-------- Material provided

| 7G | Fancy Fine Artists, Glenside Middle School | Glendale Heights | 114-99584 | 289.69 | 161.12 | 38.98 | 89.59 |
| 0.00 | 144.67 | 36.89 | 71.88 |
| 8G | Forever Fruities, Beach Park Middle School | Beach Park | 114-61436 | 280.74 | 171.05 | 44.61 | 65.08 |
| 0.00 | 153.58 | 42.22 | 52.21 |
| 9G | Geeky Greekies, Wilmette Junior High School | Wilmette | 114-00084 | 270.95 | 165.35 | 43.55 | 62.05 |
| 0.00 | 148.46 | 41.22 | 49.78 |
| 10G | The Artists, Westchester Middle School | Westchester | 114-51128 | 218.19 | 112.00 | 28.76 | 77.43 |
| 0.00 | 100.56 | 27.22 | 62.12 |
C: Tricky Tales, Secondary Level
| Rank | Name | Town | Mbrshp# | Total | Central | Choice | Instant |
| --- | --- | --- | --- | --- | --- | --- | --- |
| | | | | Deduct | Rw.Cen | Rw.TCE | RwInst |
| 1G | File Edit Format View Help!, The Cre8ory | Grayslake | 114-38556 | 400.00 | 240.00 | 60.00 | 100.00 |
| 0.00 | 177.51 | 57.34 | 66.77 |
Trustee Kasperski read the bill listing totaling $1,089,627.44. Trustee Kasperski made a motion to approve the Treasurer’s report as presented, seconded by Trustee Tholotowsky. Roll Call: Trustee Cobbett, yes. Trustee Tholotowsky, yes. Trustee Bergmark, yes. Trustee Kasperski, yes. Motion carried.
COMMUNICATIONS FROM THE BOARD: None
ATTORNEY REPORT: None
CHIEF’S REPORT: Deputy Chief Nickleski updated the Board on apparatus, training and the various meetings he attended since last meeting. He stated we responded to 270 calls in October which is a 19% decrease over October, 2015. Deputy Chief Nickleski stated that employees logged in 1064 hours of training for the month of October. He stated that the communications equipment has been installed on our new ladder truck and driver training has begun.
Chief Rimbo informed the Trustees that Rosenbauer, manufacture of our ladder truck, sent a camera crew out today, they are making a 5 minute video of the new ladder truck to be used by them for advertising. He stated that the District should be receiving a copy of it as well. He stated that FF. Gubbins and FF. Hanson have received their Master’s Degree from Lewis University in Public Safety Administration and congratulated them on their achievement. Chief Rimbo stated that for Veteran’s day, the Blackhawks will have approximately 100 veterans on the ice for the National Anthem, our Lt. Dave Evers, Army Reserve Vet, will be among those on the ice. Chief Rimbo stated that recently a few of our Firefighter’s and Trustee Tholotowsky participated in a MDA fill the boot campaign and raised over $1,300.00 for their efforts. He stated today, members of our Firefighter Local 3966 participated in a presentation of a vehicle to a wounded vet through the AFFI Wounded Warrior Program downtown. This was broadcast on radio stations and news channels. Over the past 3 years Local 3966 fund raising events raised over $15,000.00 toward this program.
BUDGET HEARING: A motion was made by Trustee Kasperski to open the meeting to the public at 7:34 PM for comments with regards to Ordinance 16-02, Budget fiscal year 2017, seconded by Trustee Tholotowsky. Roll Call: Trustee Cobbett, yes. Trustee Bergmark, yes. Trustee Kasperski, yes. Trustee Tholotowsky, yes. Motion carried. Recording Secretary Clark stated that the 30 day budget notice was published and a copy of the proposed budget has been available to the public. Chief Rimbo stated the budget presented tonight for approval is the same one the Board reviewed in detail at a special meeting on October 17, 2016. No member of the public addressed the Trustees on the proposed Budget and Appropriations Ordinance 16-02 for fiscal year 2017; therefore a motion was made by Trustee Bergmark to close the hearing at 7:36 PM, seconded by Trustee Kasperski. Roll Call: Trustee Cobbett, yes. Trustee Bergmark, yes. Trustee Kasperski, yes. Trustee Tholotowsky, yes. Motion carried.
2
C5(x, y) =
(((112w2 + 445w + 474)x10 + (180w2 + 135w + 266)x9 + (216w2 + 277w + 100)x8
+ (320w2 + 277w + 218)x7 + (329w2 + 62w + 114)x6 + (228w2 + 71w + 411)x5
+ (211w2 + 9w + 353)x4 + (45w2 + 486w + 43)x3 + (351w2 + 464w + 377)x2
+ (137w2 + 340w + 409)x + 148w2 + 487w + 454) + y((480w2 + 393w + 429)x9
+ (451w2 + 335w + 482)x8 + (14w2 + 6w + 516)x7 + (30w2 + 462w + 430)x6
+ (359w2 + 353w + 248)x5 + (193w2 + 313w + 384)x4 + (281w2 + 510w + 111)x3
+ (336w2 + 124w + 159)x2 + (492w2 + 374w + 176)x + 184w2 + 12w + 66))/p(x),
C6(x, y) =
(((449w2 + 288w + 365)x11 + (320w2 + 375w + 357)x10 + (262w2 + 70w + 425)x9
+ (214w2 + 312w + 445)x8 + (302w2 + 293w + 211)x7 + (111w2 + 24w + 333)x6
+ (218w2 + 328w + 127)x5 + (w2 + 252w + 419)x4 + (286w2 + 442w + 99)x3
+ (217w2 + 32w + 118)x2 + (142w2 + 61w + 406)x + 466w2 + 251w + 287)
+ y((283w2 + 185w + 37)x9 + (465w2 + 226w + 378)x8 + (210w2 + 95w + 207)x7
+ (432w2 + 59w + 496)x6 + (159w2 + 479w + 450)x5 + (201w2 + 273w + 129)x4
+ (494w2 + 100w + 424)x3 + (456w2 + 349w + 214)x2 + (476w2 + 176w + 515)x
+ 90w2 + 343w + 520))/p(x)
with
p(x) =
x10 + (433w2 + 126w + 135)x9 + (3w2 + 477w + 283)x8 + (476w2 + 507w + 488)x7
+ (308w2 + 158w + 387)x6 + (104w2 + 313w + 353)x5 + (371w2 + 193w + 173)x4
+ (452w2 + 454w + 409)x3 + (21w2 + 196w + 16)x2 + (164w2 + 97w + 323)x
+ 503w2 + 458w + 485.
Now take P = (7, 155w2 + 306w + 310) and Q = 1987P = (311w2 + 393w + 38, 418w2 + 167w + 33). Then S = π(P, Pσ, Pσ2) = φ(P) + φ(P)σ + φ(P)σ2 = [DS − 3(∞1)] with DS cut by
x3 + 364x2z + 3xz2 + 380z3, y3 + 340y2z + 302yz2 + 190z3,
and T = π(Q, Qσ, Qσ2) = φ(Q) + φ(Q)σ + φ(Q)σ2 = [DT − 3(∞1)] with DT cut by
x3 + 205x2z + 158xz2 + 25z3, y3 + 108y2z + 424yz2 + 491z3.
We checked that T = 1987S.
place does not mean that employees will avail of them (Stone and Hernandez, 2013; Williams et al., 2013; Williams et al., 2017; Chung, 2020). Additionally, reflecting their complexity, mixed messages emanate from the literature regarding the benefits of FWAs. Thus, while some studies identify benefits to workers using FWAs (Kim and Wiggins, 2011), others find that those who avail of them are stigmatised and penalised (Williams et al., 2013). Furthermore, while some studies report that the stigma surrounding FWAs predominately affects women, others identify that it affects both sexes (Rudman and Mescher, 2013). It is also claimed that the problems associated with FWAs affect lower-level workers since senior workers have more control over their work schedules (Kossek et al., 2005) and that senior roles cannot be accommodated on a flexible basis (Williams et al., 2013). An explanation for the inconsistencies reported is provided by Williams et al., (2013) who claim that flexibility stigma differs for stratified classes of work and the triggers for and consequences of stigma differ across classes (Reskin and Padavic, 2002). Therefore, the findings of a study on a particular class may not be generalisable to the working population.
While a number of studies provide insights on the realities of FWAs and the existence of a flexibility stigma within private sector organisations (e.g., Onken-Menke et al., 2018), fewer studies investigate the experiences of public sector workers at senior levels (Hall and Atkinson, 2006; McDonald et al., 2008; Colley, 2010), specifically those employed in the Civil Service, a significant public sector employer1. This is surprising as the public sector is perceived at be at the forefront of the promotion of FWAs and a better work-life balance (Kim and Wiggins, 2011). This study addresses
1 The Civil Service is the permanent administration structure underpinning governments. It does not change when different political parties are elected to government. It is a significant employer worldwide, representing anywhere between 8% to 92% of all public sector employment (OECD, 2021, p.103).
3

----------------

_What the task requires_
Please find the lines in the data that contain the word "Middle" and copy them.

_Answer below_
| 7G | Fancy Fine Artists, Glenside Middle School | Glendale Heights | 114-99584 | 289.69 | 161.12 | 38.98 | 89.59 |
| 8G | Forever Fruities, Beach Park Middle School | Beach Park | 114-61436 | 280.74 | 171.05 | 44.61 | 65.08 |
| 10G | The Artists, Westchester Middle School | Westchester | 114-51128 | 218.19 | 112.00 | 28.76 | 77.43 |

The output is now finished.